Look guys, I’m seriously beginning to think ablist or pwd are terrible terms. There are so many ways for a person to be broken and so many ways for circumstances to be different relative to the nature of brokeness. Hence terms like these are far too general and far too smearing of internal differences. I believe that it’s a better idea to subdivide disabilities (despite that many people have more than one or one kind). Physical Ablism, Sensorial Ablism, Mental Ablism, so forth and so on… Using less clunky terms, of course. This change would lead to discussions between mostly abled and non-mostly abled people such that those discussions are more productive.
I’m with Dharmaserf. I’m able-bodied, but I do find some people with disabilities attractive. And everytime I’m worried that I’m fetishizing them or that others might see it that way, including the pwd. Even though I’m not attracted to all pwd’s or even with the specific disability, so logically I know I’m not, but still….Also the fact that I refuse to be attracted to parts of people, but to the person as a whole, including the disability. Which makes me feel weird because If i’m attracted to the disability of this specific person and not ignoring it, do they think I’m paying undo attention to it, even if i’m equally attracted to all the rest? Am I crazy?
You know…maybe we oughta take some tips from Miles Vorkosigan!
?:~)
I actually found the dancer video really bothersome, I think because it started with the looking in the window–it evoked kind of peeping tom associations for me, and the whole thing felt to me like it wasn’t so much the woman rejecting the man for an able-bodied man, but more like she was being hit on in a kind of aggressive and overly intimate way, and felt uncomfortable with it so she went to talk to someone she already knew.
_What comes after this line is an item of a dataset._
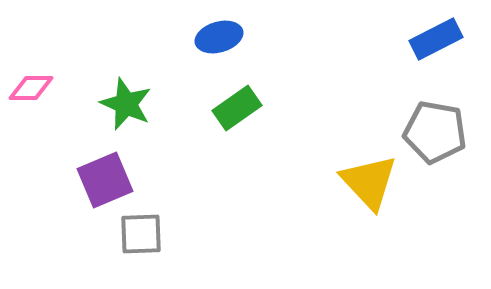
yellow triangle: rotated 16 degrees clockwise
And the friend who stayed at the window maintained that sense of predatory behavior–I felt like it should be set in a bar, not a dance studio. It would have bothered me equally if the guy who looked in the window and then came to dance with (at?) her was able-bodied.
Of course, it’s also I have baggage about being hit on.
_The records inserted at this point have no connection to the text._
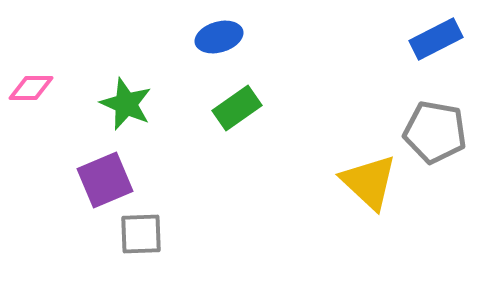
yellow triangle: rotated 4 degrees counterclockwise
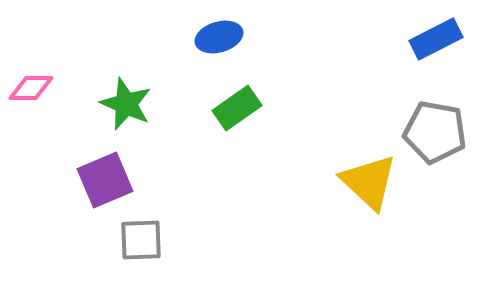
gray square: moved 6 px down
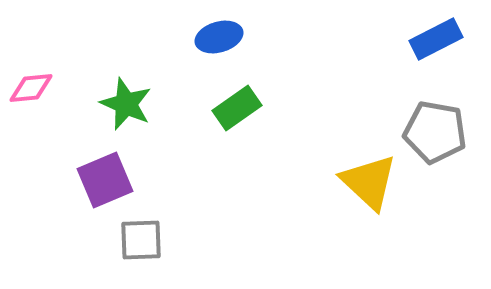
pink diamond: rotated 6 degrees counterclockwise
I don’t think that was what the piece was trying to convey at all, but I couldn’t shake that feeling. I would be interested to see what other work Dave Toole has done.
This is a wee bit late, but I’m behind on blogreading and I really just wanted to say that this post was really cute. I mean, it was also very intelligent and well-written. But, what can I say, I’m sort of a hopeless romantic, and talk of couples getting frisky in times of stress pushes my “cuuuute” button.
It also made me think of this Modern Love column, about the writer’s (great) sex life with her terminally ill (deceased by the time she wrote the article) boyfriend. (to anyone whose interest is piqued: definite tissue-warning applies, but I highly recommend it anyway, or maybe partly because of that).